Hollywood filmmakers are calling for future movies to stop using firearm blanks after cinematographer Halyna Hutchins died after being shot on the set of "Rust" by a prop gun.

Alec Baldwin, who stars in the movie, discharged a "prop firearm" that killed Hutchins and injured the director Joel Souza on Thursday, the Santa Fe County Sheriff's Office said. A production spokesperson told Deadline Thursday: "There was an accident today on the New Mexico set of 'Rust' involving the misfire of a prop gun with blanks."

On Friday, the International Alliance of Theatrical Stage Employees (IATSE) Local 44 told its members that the gun discharged by Baldwin contained a "live round," calling the incident an "accidental weapons discharge."

Many filmmakers and actors are paying tribute to Hutchins after her tragic death, however, some directors and cinematographers, including "Mare of Easttown" director Craig Zobel are criticizing the use of firearm blanks, which they say are no longer necessary for films.

Zobel tweeted: "There's no reason to have guns loaded with blanks or anything on set anymore. Should just be fully outlawed. There's computers now. The gunshots on Mare of Easttown are all digital. You can probably tell, but who cares? It's an unnecessary risk."

Some filmmakers are vowing to never use prop guns with blanks on their sets ever again.

"Someone hurt or killed on my set is my worst nightmare," Eric Kripke, the showrunner of "The Boys," tweeted. "Sending love to Halyna Hutchins' family, @JensenAckles, cast & crew of 'Rust.' I'm so sorry. In her memory, a simple, easy pledge: no more guns with blanks on any of my sets ever. We'll use VFX muzzle flashes. Who's with me?"

Ackles stars in "Rust" and is set to join "The Boys" in its third season.

The Oscar-nominated cinematographer Rachel Morrison wrote on her Instagram story that Hutchins' death could have been "preventable" in her tribute.

Morrison wrote: "Also I just want to vent for a second that there is no fathomable reason to use blanks anymore when it costs like 50c to add gunfire in post and even less reason to use them during a day scene where there is little to no interactive light. I am so mad at this needless and completely preventable loss."

"Also if you don't have enough funding to make a film safely, you shouldn't be making it," she added. "No shot, no scene, and no movie is worth the loss of life."

Ben Rock, "The Blair Witch Project" production designer, and David Slack, the producer of "Person of Interest," wrote Twitter threads explaining further how films can simulate gun violence more safely by using airsoft guns and adding visual effects.

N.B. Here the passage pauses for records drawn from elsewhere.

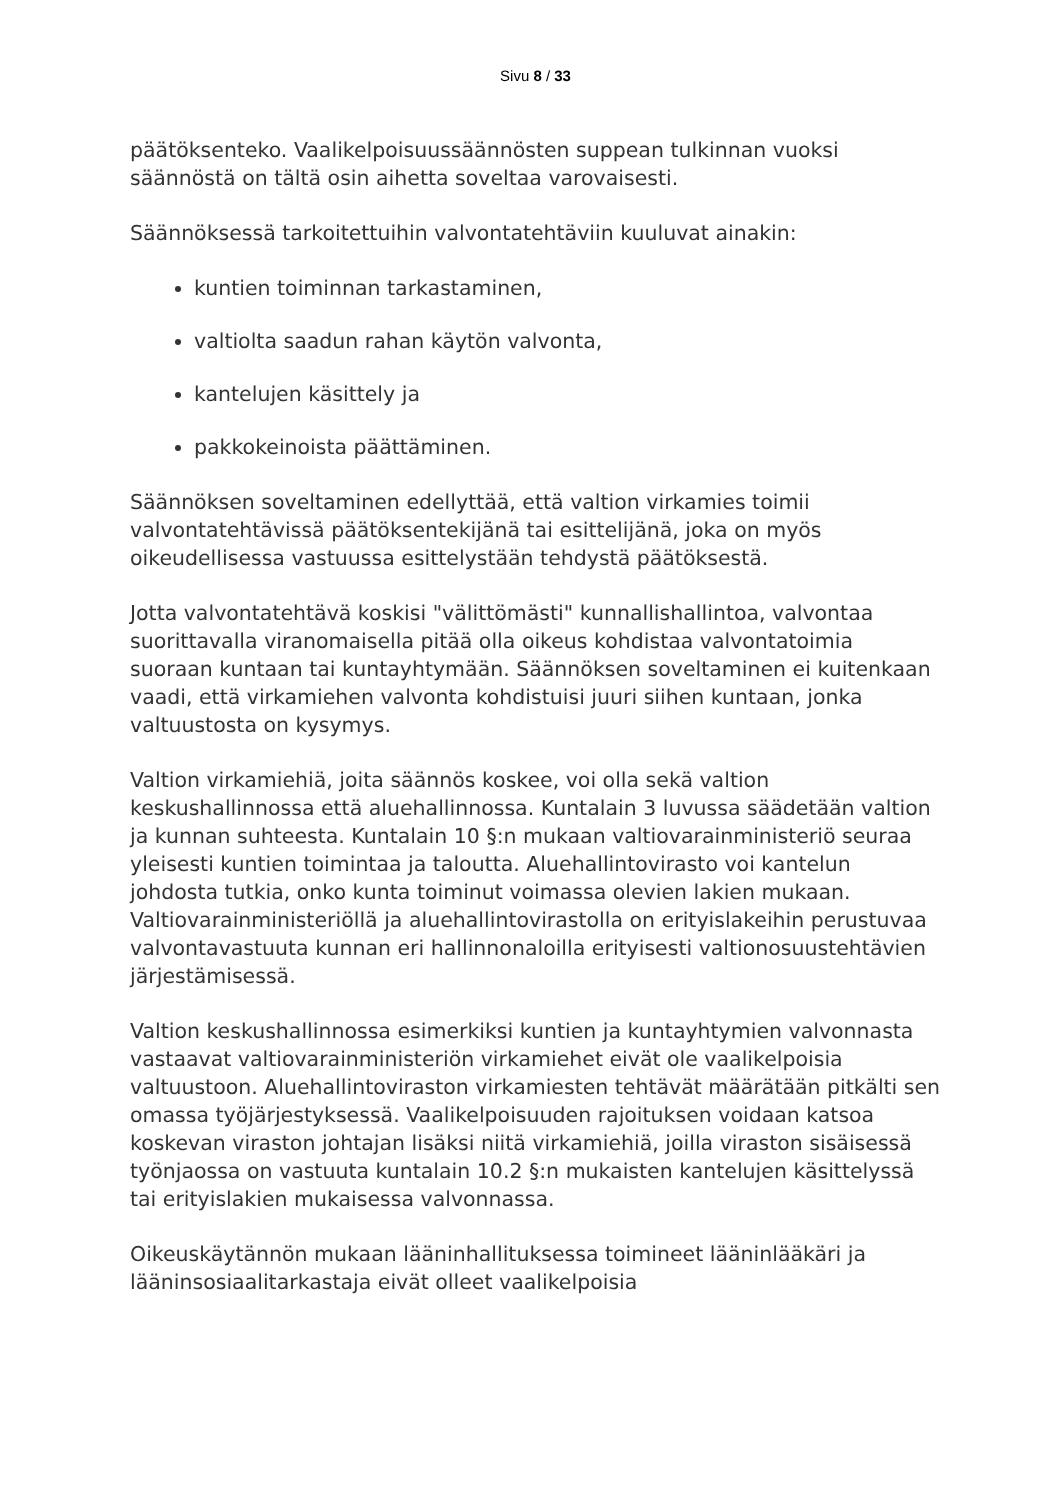Sivu 8 / 33
päätöksenteko. Vaalikelpoisuussäännösten suppean tulkinnan vuoksi säännöstä on tältä osin aihetta soveltaa varovaisesti.
Säännöksessä tarkoitettuihin valvontatehtäviin kuuluvat ainakin:
kuntien toiminnan tarkastaminen,
valtiolta saadun rahan käytön valvonta,
kantelujen käsittely ja
pakkokeinoista päättäminen.
Säännöksen soveltaminen edellyttää, että valtion virkamies toimii valvontatehtävissä päätöksentekijänä tai esittelijänä, joka on myös oikeudellisessa vastuussa esittelystään tehdystä päätöksestä.
Jotta valvontatehtävä koskisi "välittömästi" kunnallishallintoa, valvontaa suorittavalla viranomaisella pitää olla oikeus kohdistaa valvontatoimia suoraan kuntaan tai kuntayhtymään. Säännöksen soveltaminen ei kuitenkaan vaadi, että virkamiehen valvonta kohdistuisi juuri siihen kuntaan, jonka valtuustosta on kysymys.
Valtion virkamiehiä, joita säännös koskee, voi olla sekä valtion keskushallinnossa että aluehallinnossa. Kuntalain 3 luvussa säädetään valtion ja kunnan suhteesta. Kuntalain 10 §:n mukaan valtiovarainministeriö seuraa yleisesti kuntien toimintaa ja taloutta. Aluehallintovirasto voi kantelun johdosta tutkia, onko kunta toiminut voimassa olevien lakien mukaan. Valtiovarainministeriöllä ja aluehallintovirastolla on erityislakeihin perustuvaa valvontavastuuta kunnan eri hallinnonaloilla erityisesti valtionosuustehtävien järjestämisessä.
Valtion keskushallinnossa esimerkiksi kuntien ja kuntayhtymien valvonnasta vastaavat valtiovarainministeriön virkamiehet eivät ole vaalikelpoisia valtuustoon. Aluehallintoviraston virkamiesten tehtävät määrätään pitkälti sen omassa työjärjestyksessä. Vaalikelpoisuuden rajoituksen voidaan katsoa koskevan viraston johtajan lisäksi niitä virkamiehiä, joilla viraston sisäisessä työnjaossa on vastuuta kuntalain 10.2 §:n mukaisten kantelujen käsittelyssä tai erityislakien mukaisessa valvonnassa.
Oikeuskäytännön mukaan lääninhallituksessa toimineet lääninlääkäri ja lääninsosiaalitarkastaja eivät olleet vaalikelpoisia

"From a filmmaking perspective, blanks SUCK. They're extremely dangerous and under the best of circumstances they eat time," Rock wrote. "Yes, we would lose that absolute realism in exchange for a single frame of composited flash. It's not impossible to spot the fake stuff. But the muzzle flash from a blank also doesn't look exactly like a real bullet either. So pick your lack of realism. I side with safety."

In Slack's thread, he mentioned Hollywood's crewmember labor union, The International Alliance of Theatrical Stage Employees (IATSE), which Hutchins supported, that recently made a deal with Hollywood's main studios after threatening to strike.

"And remember how IATSE crew members have been demanding reasonable rest and longer turnarounds? Stuff like this is one of the big reasons why," he wrote.

The official account of Brandon Lee, the son of Bruce Lee, run by Brandon's sister Shannon also tweeted: "No one should ever be killed by a gun on a film set. Period."

Brandon Lee was killed on the set of "The Crow" in 1993 after a bullet that was lodged in the barrel of a prop gun was propelled out by a blank round.